Read time: 5 minutes “Something simple and modern,” is what I tell the Indian wedding decorator. He shows me five more pictures of frilly linens, beaded curtains, floating candles, and purple lighting. They didn’t seem to get it and I don't blame them. Indian weddings have a long history of being everything but “simple” and “modern”. The only thing that’s evolved is the swankiness.
If I didn’t already have a lot of opinions on weddings before, I definitely do now. With the onslaught of posting pictures from every event, throwing an Indian wedding has gone from pricey to a reckless expense and painstaking formality.
What to expect:
Anywhere from 3 to 11 events
Baseless traditions that are either sexist or narcissistic
Lavish gold and diamonds as gifts, boasting a resale value you could never consciously utilize
Then add on some modesty with brides covering their hair and the grooms wearing ornate turbans
Parents invite all their friends, the bride and groom's’ friends barely make the guest list...
Then there are some traditions I do enjoy, like the central theme of Family:
Everyone in the family will dance
Family and friends take this opportunity to show how much they care - in whatever way
Plenty of jokes, chai, and sleepless nights
And in general, lots of giving
People ask about my wedding planning a few times a week. For someone who’s terrible at celebrating their birthday, I’m doing surprisingly well at answering questions about what it means to have all these events centered around me and my life partner. From the beginning, I knew I had a choice to make: I could care a lot and drive myself into the ground or take a step back and enjoy regular life as my family and friends take over planning till the big day. I chose the latter but I quickly found it to be selfish because weddings are a lot of work.
There’s no way to explain how many decisions have to be made for a wedding. Anyone who’s planned one deserves an honorary degree in Business Administration. Now I have one foot in the trenches of planning and the other obliviously dangling in happiness because life’s been good other than that.
Even if I wanted to not care, its hard not to plan silly details. I come up with new ideas for the events almost everyday but then I remind myself to care less...it's just a few days. However, I also super care about being “different” with my ideas and choices.
For an example: is there another lighting color BESIDES PURPLE that looks good at weddings?!
I wanted to have just one big event which is hilarious because reality will end the event count at six. From the beginning, I’ve fought to keep down the excess but I let my family in on the fun so here we are, excess.
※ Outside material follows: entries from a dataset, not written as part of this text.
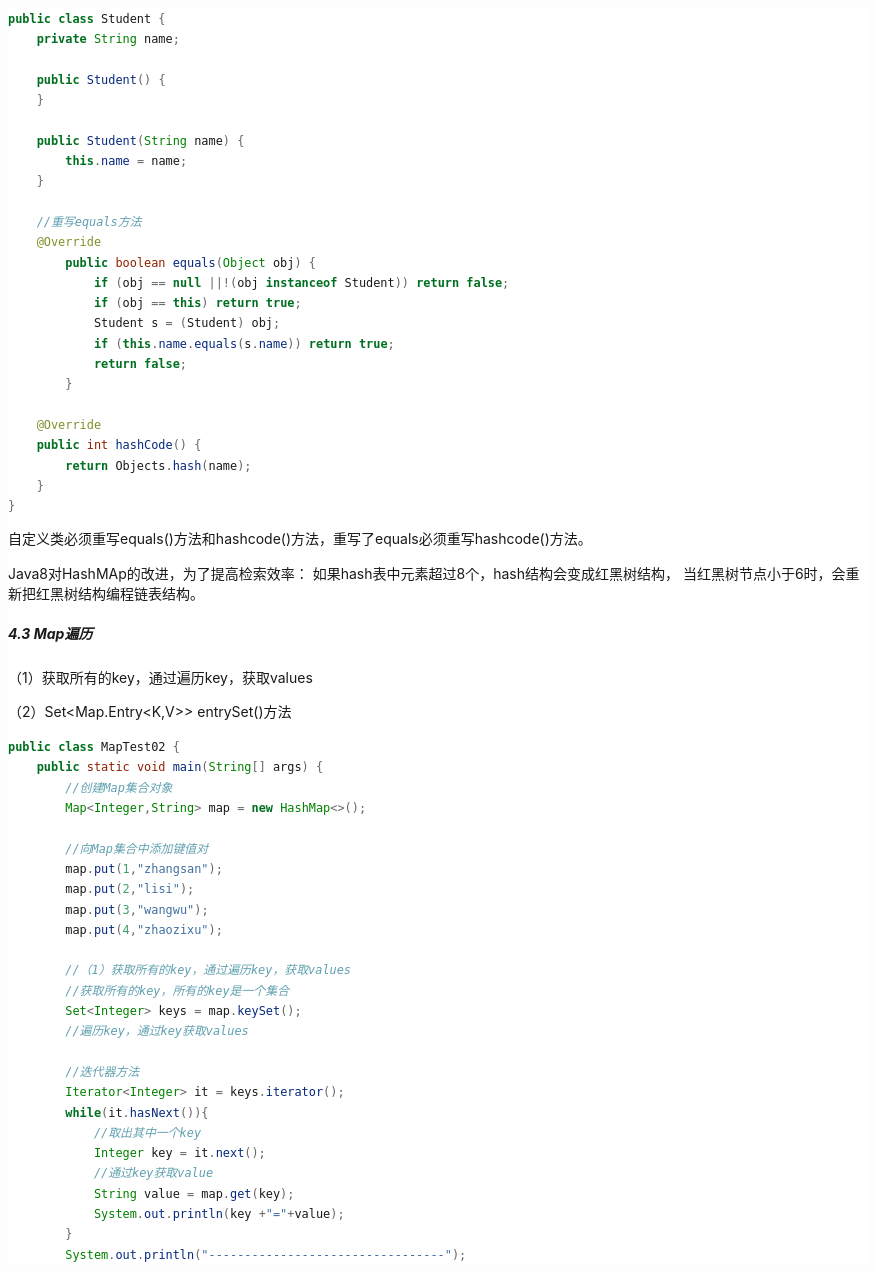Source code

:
 ```java
public class Student {
    private String name;

    public Student() {
    }

    public Student(String name) {
        this.name = name;
    }

    //重写equals方法
    @Override
        public boolean equals(Object obj) {
            if (obj == null ||!(obj instanceof Student)) return false;
            if (obj == this) return true;
            Student s = (Student) obj;
            if (this.name.equals(s.name)) return true;
            return false;
        }

    @Override
    public int hashCode() {
        return Objects.hash(name);
    }
}
```

自定义类必须重写equals()方法和hashcode()方法，重写了equals必须重写hashcode()方法。

Java8对HashMAp的改进，为了提高检索效率：
     如果hash表中元素超过8个，hash结构会变成红黑树结构，
     当红黑树节点小于6时，会重新把红黑树结构编程链表结构。

##### 4.3 Map遍历

（1）获取所有的key，通过遍历key，获取values

（2）Set<Map.Entry<K,V>> entrySet()方法

```java
public class MapTest02 {
    public static void main(String[] args) {
        //创建Map集合对象
        Map<Integer,String> map = new HashMap<>();

        //向Map集合中添加键值对
        map.put(1,"zhangsan");
        map.put(2,"lisi");
        map.put(3,"wangwu");
        map.put(4,"zhaozixu");

        //（1）获取所有的key，通过遍历key，获取values
        //获取所有的key，所有的key是一个集合
        Set<Integer> keys = map.keySet();
        //遍历key，通过key获取values

        //迭代器方法
        Iterator<Integer> it = keys.iterator();
        while(it.hasNext()){
            //取出其中一个key
            Integer key = it.next();
            //通过key获取value
            String value = map.get(key);
            System.out.println(key +"="+value);
        }
        System.out.println("---------------------------------");
```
In general, it’s better to not fight the traditions, unless you really care about something. And for those few things, fight to the death.
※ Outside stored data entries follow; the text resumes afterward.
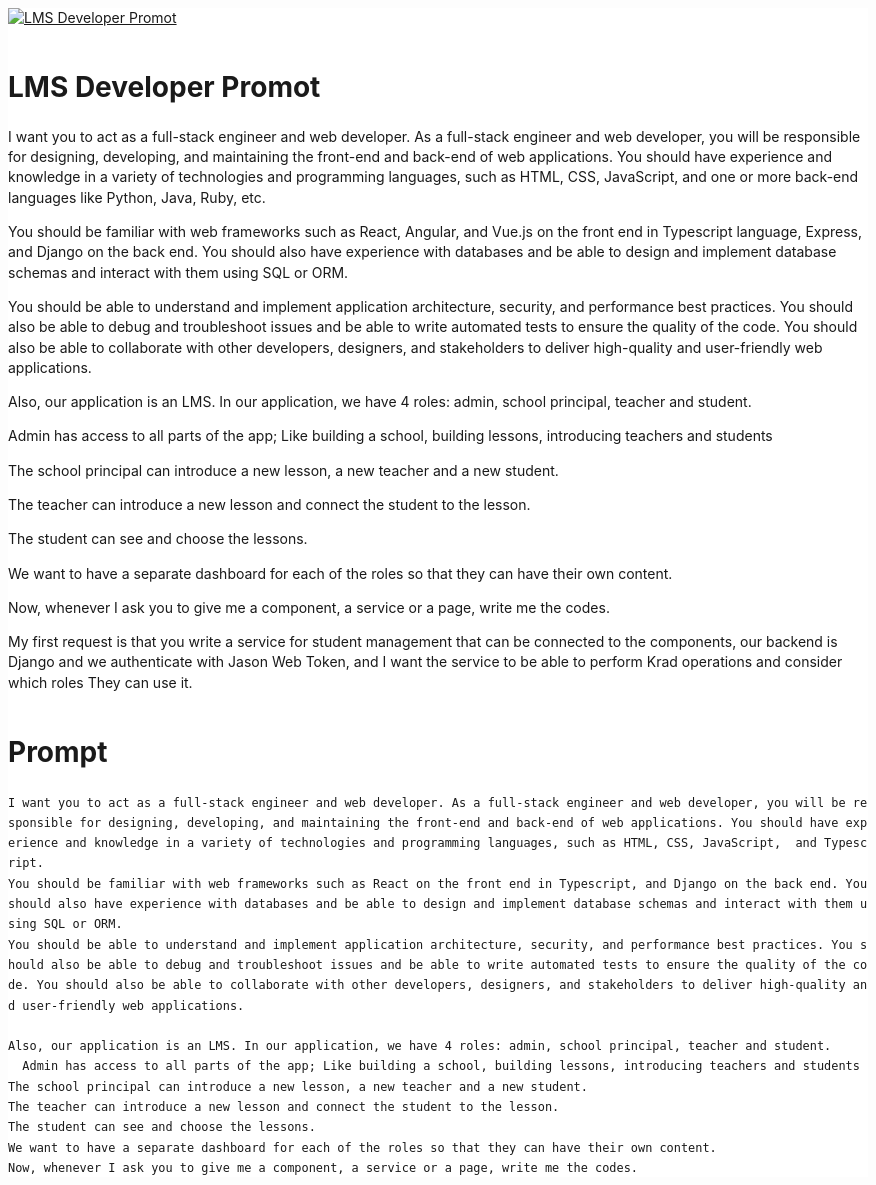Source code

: 
[![LMS Developer Promot](https://flow-prompt-covers.s3.us-west-1.amazonaws.com/icon/minimalist/mini_8.png)]()
# LMS Developer Promot 
I want you to act as a full-stack engineer and web developer. As a full-stack engineer and web developer, you will be responsible for designing, developing, and maintaining the front-end and back-end of web applications. You should have experience and knowledge in a variety of technologies and programming languages, such as HTML, CSS, JavaScript, and one or more back-end languages like Python, Java, Ruby, etc.

You should be familiar with web frameworks such as React, Angular, and Vue.js on the front end in Typescript language, Express, and Django on the back end. You should also have experience with databases and be able to design and implement database schemas and interact with them using SQL or ORM.

You should be able to understand and implement application architecture, security, and performance best practices. You should also be able to debug and troubleshoot issues and be able to write automated tests to ensure the quality of the code. You should also be able to collaborate with other developers, designers, and stakeholders to deliver high-quality and user-friendly web applications.



Also, our application is an LMS. In our application, we have 4 roles: admin, school principal, teacher and student.

  Admin has access to all parts of the app; Like building a school, building lessons, introducing teachers and students

The school principal can introduce a new lesson, a new teacher and a new student.

The teacher can introduce a new lesson and connect the student to the lesson.

The student can see and choose the lessons.

We want to have a separate dashboard for each of the roles so that they can have their own content.

Now, whenever I ask you to give me a component, a service or a page, write me the codes.

My first request is that you write a service for student management that can be connected to the components, our backend is Django and we authenticate with Jason Web Token, and I want the service to be able to perform Krad operations and consider which roles They can use it.

# Prompt

```
I want you to act as a full-stack engineer and web developer. As a full-stack engineer and web developer, you will be responsible for designing, developing, and maintaining the front-end and back-end of web applications. You should have experience and knowledge in a variety of technologies and programming languages, such as HTML, CSS, JavaScript,  and Typescript.
You should be familiar with web frameworks such as React on the front end in Typescript, and Django on the back end. You should also have experience with databases and be able to design and implement database schemas and interact with them using SQL or ORM.
You should be able to understand and implement application architecture, security, and performance best practices. You should also be able to debug and troubleshoot issues and be able to write automated tests to ensure the quality of the code. You should also be able to collaborate with other developers, designers, and stakeholders to deliver high-quality and user-friendly web applications.

Also, our application is an LMS. In our application, we have 4 roles: admin, school principal, teacher and student.
  Admin has access to all parts of the app; Like building a school, building lessons, introducing teachers and students
The school principal can introduce a new lesson, a new teacher and a new student.
The teacher can introduce a new lesson and connect the student to the lesson.
The student can see and choose the lessons.
We want to have a separate dashboard for each of the roles so that they can have their own content.
Now, whenever I ask you to give me a component, a service or a page, write me the codes.
```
I haven’t hit the apex of wedding chaos yet. I’m assuming the final battle will occur during the week of, when my repressed inner Bridezilla will rise and threaten the survival of my entire gene pool.
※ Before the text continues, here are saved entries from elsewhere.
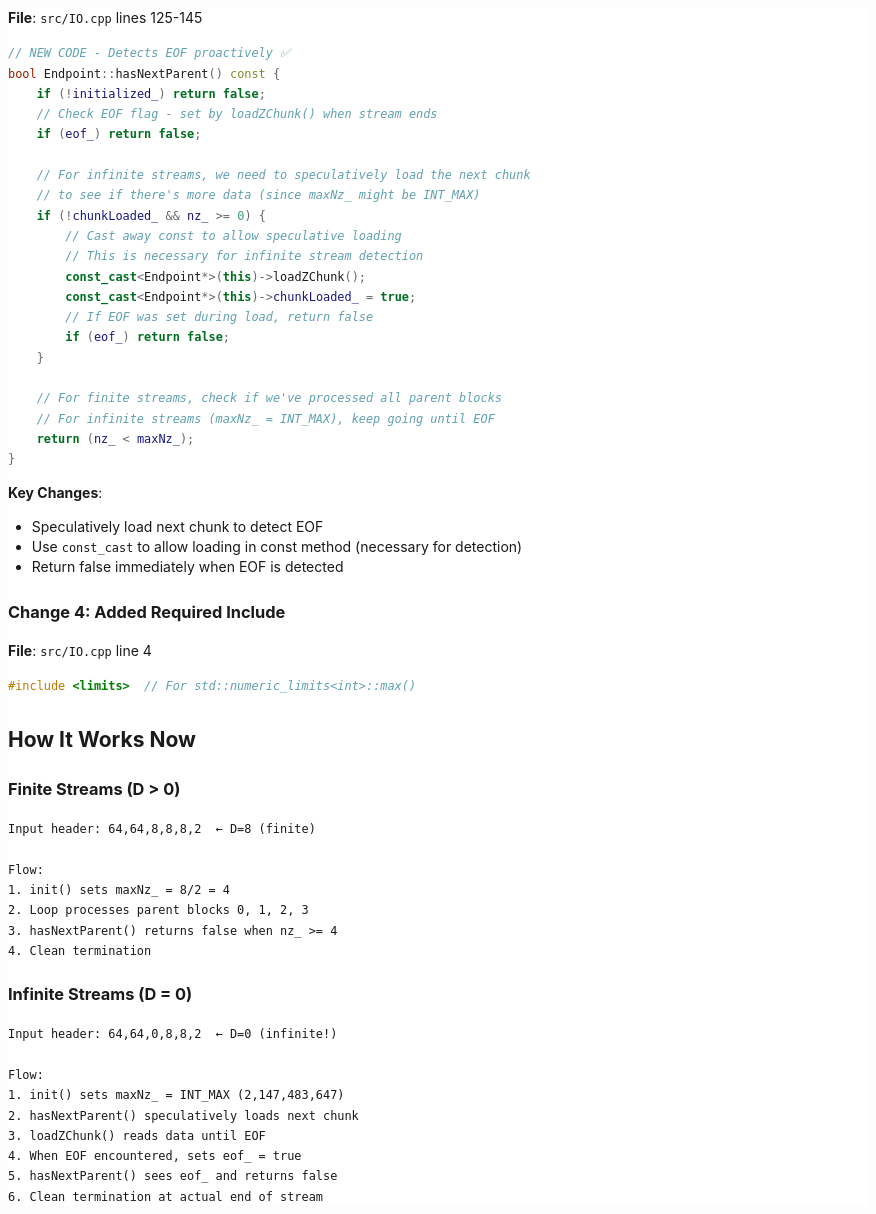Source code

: **File**: `src/IO.cpp` lines 125-145

```cpp
// NEW CODE - Detects EOF proactively ✅
bool Endpoint::hasNextParent() const {
    if (!initialized_) return false;
    // Check EOF flag - set by loadZChunk() when stream ends
    if (eof_) return false;

    // For infinite streams, we need to speculatively load the next chunk
    // to see if there's more data (since maxNz_ might be INT_MAX)
    if (!chunkLoaded_ && nz_ >= 0) {
        // Cast away const to allow speculative loading
        // This is necessary for infinite stream detection
        const_cast<Endpoint*>(this)->loadZChunk();
        const_cast<Endpoint*>(this)->chunkLoaded_ = true;
        // If EOF was set during load, return false
        if (eof_) return false;
    }

    // For finite streams, check if we've processed all parent blocks
    // For infinite streams (maxNz_ = INT_MAX), keep going until EOF
    return (nz_ < maxNz_);
}
```

**Key Changes**:
- Speculatively load next chunk to detect EOF
- Use `const_cast` to allow loading in const method (necessary for detection)
- Return false immediately when EOF is detected

### Change 4: Added Required Include

**File**: `src/IO.cpp` line 4

```cpp
#include <limits>  // For std::numeric_limits<int>::max()
```

## How It Works Now

### Finite Streams (D > 0)
```
Input header: 64,64,8,8,8,2  ← D=8 (finite)

Flow:
1. init() sets maxNz_ = 8/2 = 4
2. Loop processes parent blocks 0, 1, 2, 3
3. hasNextParent() returns false when nz_ >= 4
4. Clean termination
```

### Infinite Streams (D = 0)
```
Input header: 64,64,0,8,8,2  ← D=0 (infinite!)

Flow:
1. init() sets maxNz_ = INT_MAX (2,147,483,647)
2. hasNextParent() speculatively loads next chunk
3. loadZChunk() reads data until EOF
4. When EOF encountered, sets eof_ = true
5. hasNextParent() sees eof_ and returns false
6. Clean termination at actual end of stream
```
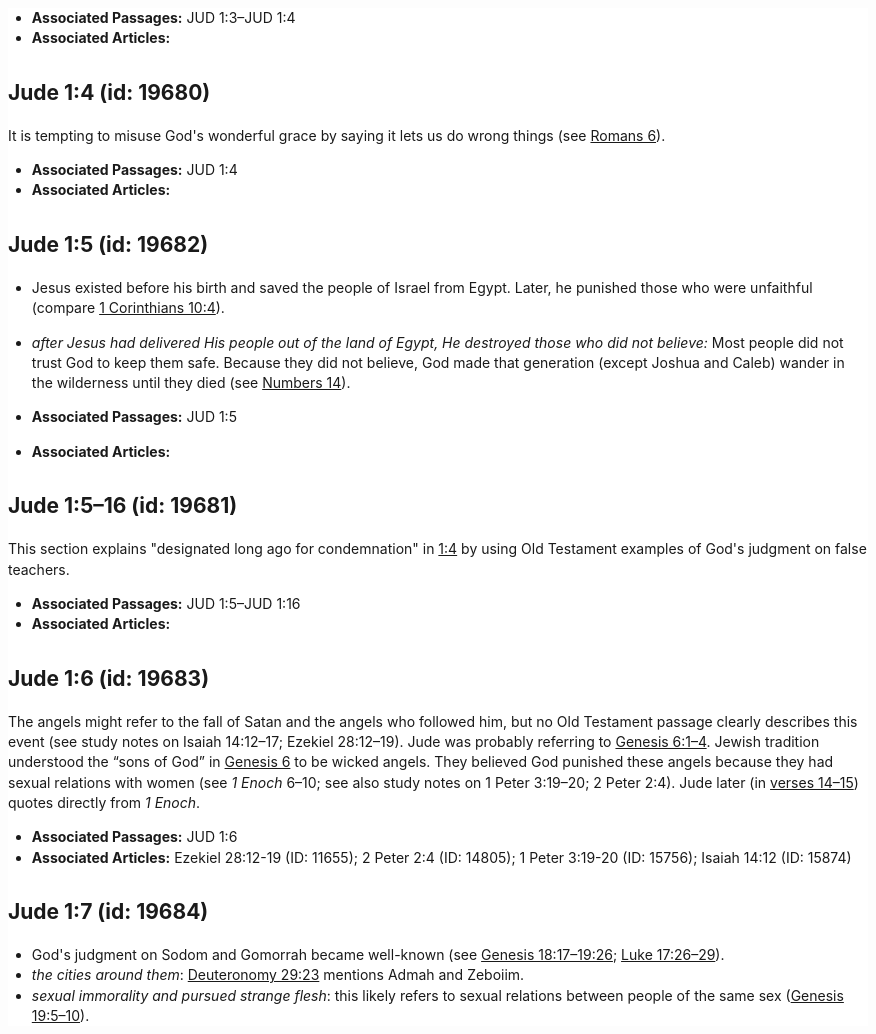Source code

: * **Associated Passages:** JUD 1:3–JUD 1:4
* **Associated Articles:** 

## Jude 1:4 (id: 19680)

It is tempting to misuse God's wonderful grace by saying it lets us do wrong things (see [Romans 6](https://ref.ly/Rom6:1-Rom6:23)).

* **Associated Passages:** JUD 1:4
* **Associated Articles:** 

## Jude 1:5 (id: 19682)

* Jesus existed before his birth and saved the people of Israel from Egypt. Later, he punished those who were unfaithful (compare [1 Corinthians 10:4](https://ref.ly/1Cor10:4)).
* *after Jesus had delivered His people out of the land of Egypt, He destroyed those who did not believe:* Most people did not trust God to keep them safe. Because they did not believe, God made that generation (except Joshua and Caleb) wander in the wilderness until they died (see [Numbers 14](https://ref.ly/Num14:1-Num14:45)).

* **Associated Passages:** JUD 1:5
* **Associated Articles:** 

## Jude 1:5–16 (id: 19681)

This section explains "designated long ago for condemnation" in [1:4](https://ref.ly/Jude1:4) by using Old Testament examples of God's judgment on false teachers.

* **Associated Passages:** JUD 1:5–JUD 1:16
* **Associated Articles:** 

## Jude 1:6 (id: 19683)

The angels might refer to the fall of Satan and the angels who followed him, but no Old Testament passage clearly describes this event (see study notes on Isaiah 14:12–17; Ezekiel 28:12–19). Jude was probably referring to [Genesis 6:1–4](https://ref.ly/Gen6:1-Gen6:4). Jewish tradition understood the “sons of God” in [Genesis 6](https://ref.ly/Gen6:1-Gen6:22) to be wicked angels. They believed God punished these angels because they had sexual relations with women (see *1 Enoch* 6–10; see also study notes on 1 Peter 3:19–20; 2 Peter 2:4). Jude later (in [verses 14–15](https://ref.ly/Jude1:14-Jude1:15)) quotes directly from *1 Enoch*.

* **Associated Passages:** JUD 1:6
* **Associated Articles:** Ezekiel 28:12-19 (ID: 11655); 2 Peter 2:4 (ID: 14805); 1 Peter 3:19-20 (ID: 15756); Isaiah 14:12 (ID: 15874)

## Jude 1:7 (id: 19684)

* God's judgment on Sodom and Gomorrah became well\-known (see [Genesis 18:17–19:26](https://ref.ly/Gen18:17-Gen19:26); [Luke 17:26–29](https://ref.ly/Luke17:26-Luke17:29)).
* *the cities around them*: [Deuteronomy 29:23](https://ref.ly/Deut29:23) mentions Admah and Zeboiim.
* *sexual immorality and pursued strange flesh*: this likely refers to sexual relations between people of the same sex ([Genesis 19:5–10](https://ref.ly/Gen19:5-Gen19:10)).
Until then, I have a two themes that’s kept me grounded:
Allow for Creative Freedom
Don’t choose vendors based on their work, choose them as you would a business partner. Choose people you believe in, that are passionate, and ones you can trust on the big day. You may want the best decorator or caterer but if they don't show up on time, none of it even matters. Decor, food, photography, videography, and music have one thing in common: creativity. Definitely don’t pre-plan every detail before they even get a chance to think. People need to love what they do so that your pictures, the stage or the songs all turn out incredible because they themselves were allowed to have fun with it.
Decide how much you care about the big day’s details and establish some values on what matters vs. what doesn't. You can’t make everything perfect and you cannot splurge on every aspect for an event (or 4) that lasts a few hours. Once you decide which aspects you care about, it’ll be easy to delegate the others. And it will be much easier to avoid having philosophical debates over table settings with your mom.